___ DATA ENTRIES ___
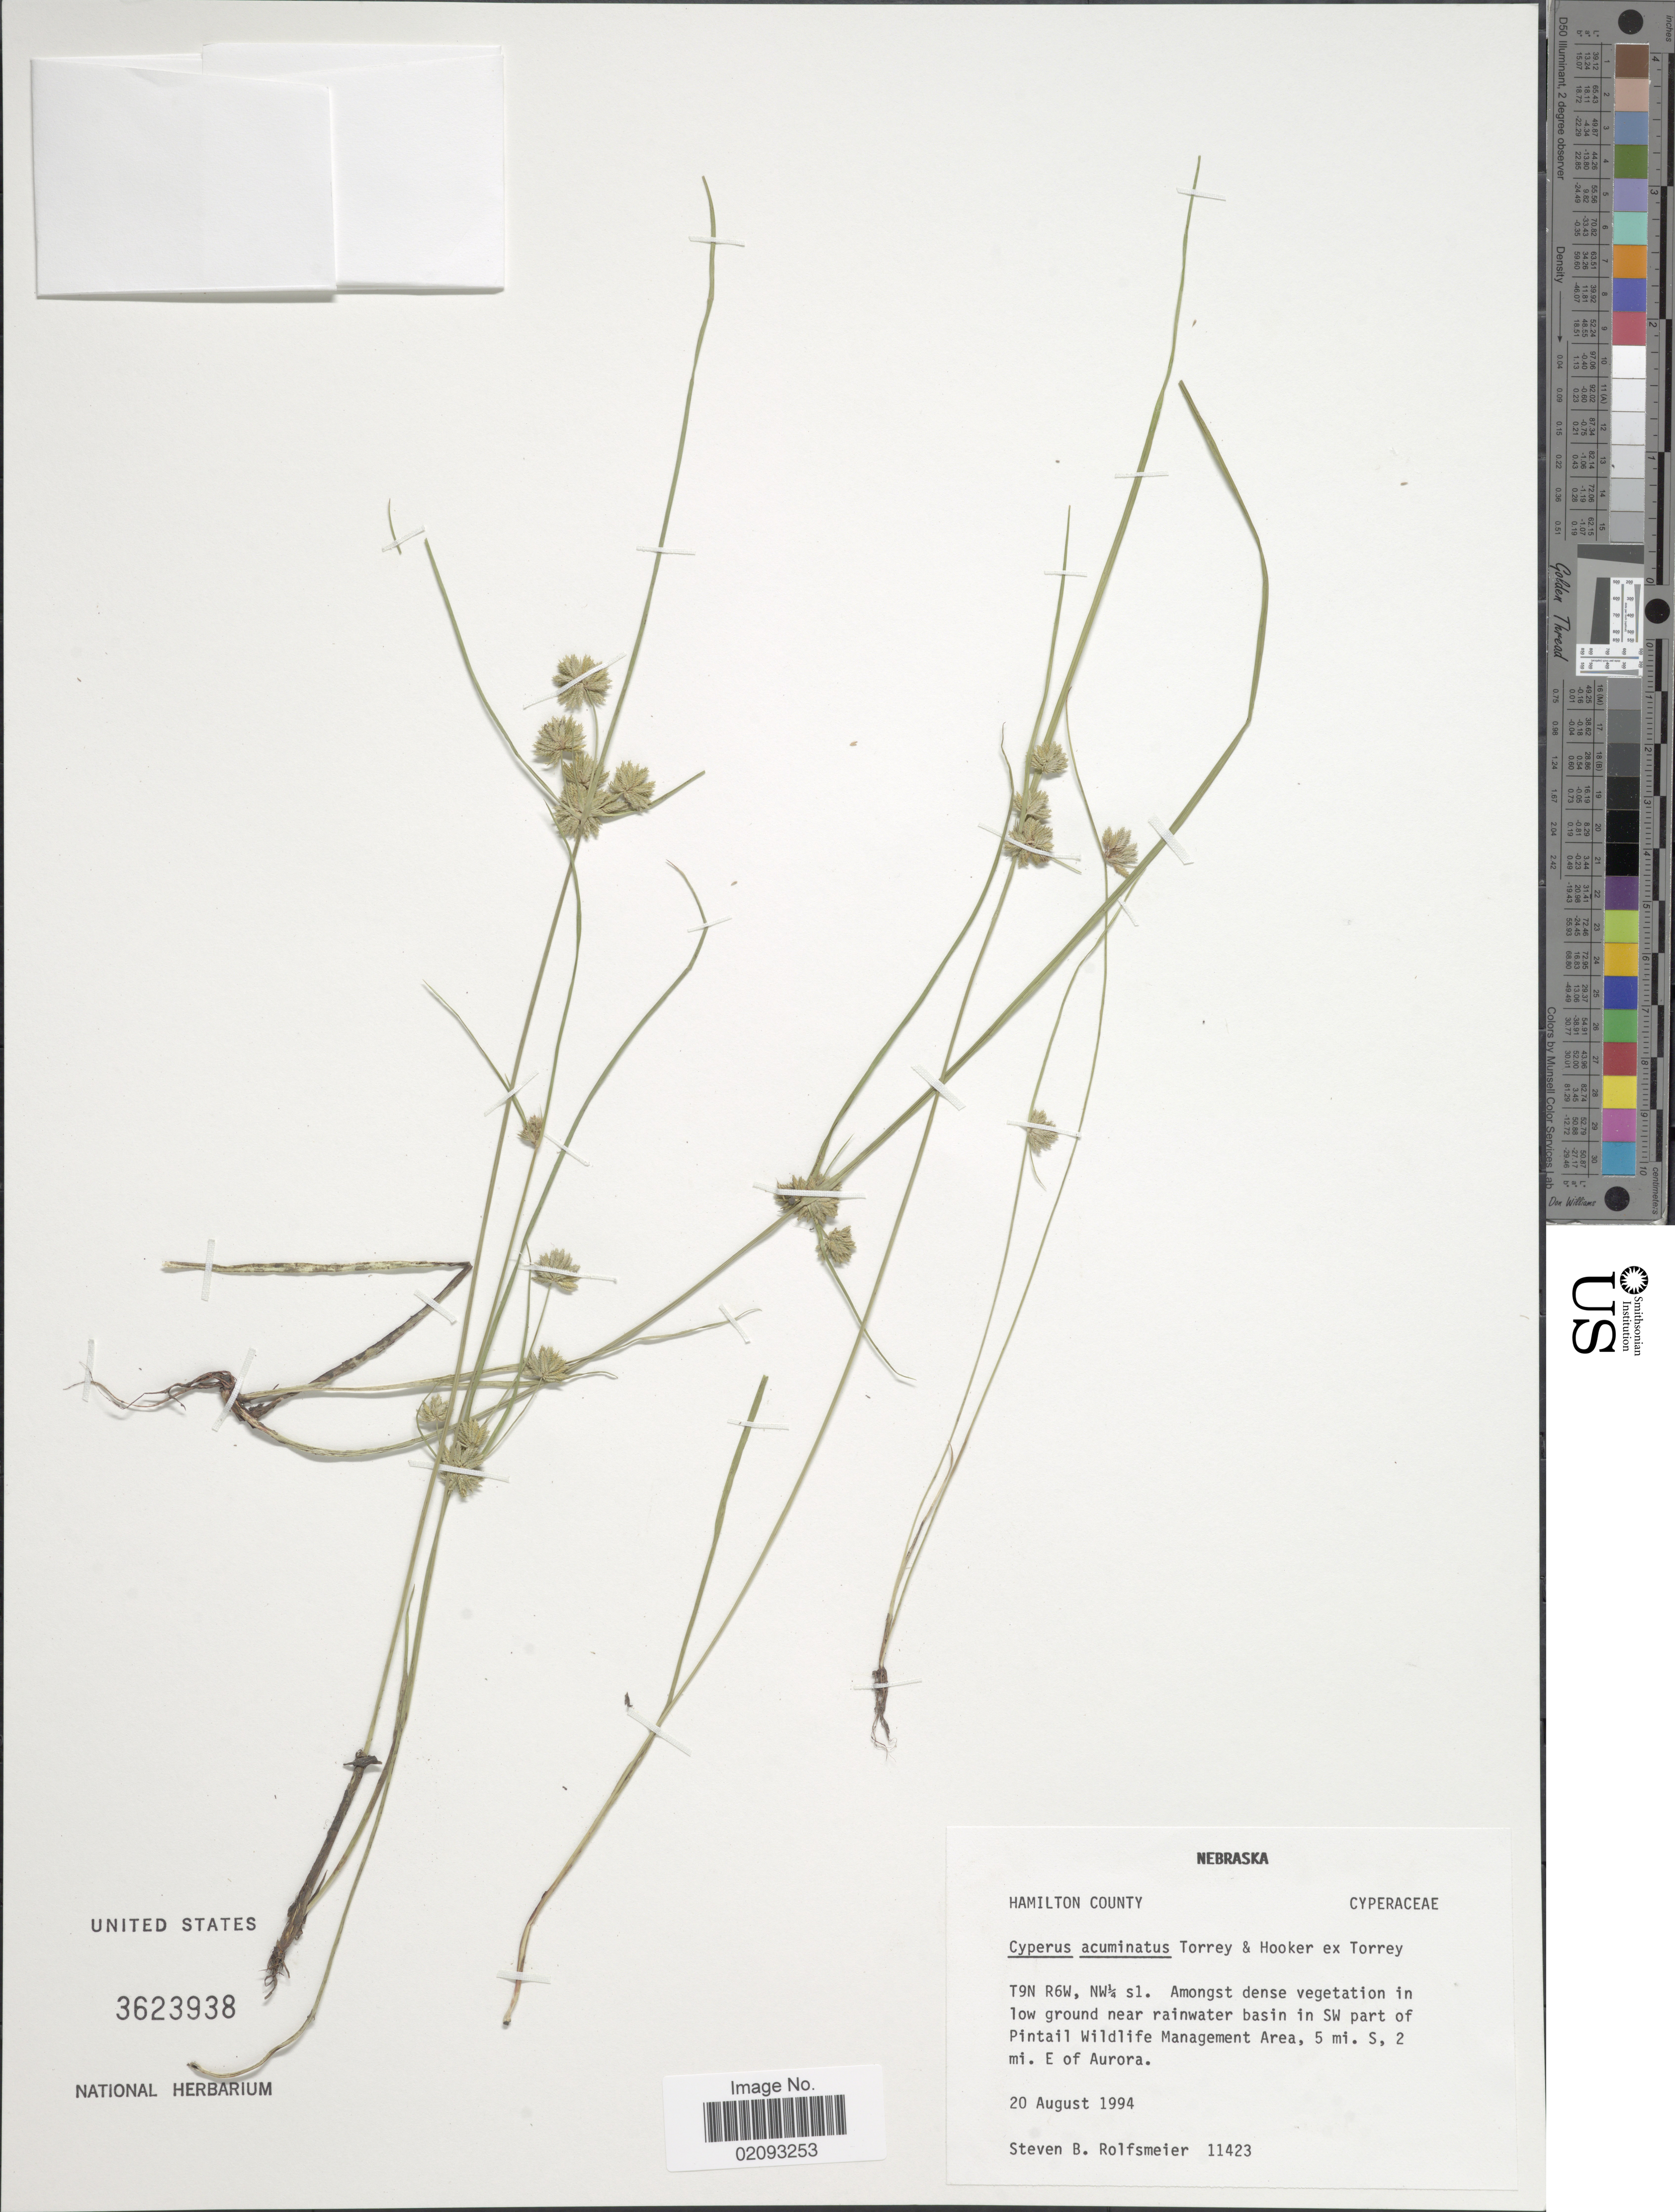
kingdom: Plantae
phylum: Tracheophyta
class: Liliopsida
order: Poales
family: Cyperaceae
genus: Cyperus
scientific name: Cyperus acuminatus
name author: Torr. & Hook.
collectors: S. Rolfsmeier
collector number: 11423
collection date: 1994-08-20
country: United States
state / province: Nebraska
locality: T9N R6W, NW¼ s1. near rainwater basin in SW part of Pintail Wildlife Management Area, 5 mi. S, 2 mi. E of Aurora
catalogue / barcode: US 3623938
___
* **EXERCISE INSTRUCTIONS**: Rewrite the entries above with "locality" changed to "location" and everything else unchanged. Omit the picture.

* **RESULT OF THIS EXERCISE**:
kingdom: Plantae
phylum: Tracheophyta
class: Liliopsida
order: Poales
family: Cyperaceae
genus: Cyperus
scientific name: Cyperus acuminatus
name author: Torr. & Hook.
collectors: S. Rolfsmeier
collector number: 11423
collection date: 1994-08-20
country: United States
state / province: Nebraska
location: T9N R6W, NW¼ s1. near rainwater basin in SW part of Pintail Wildlife Management Area, 5 mi. S, 2 mi. E of Aurora
catalogue / barcode: US 3623938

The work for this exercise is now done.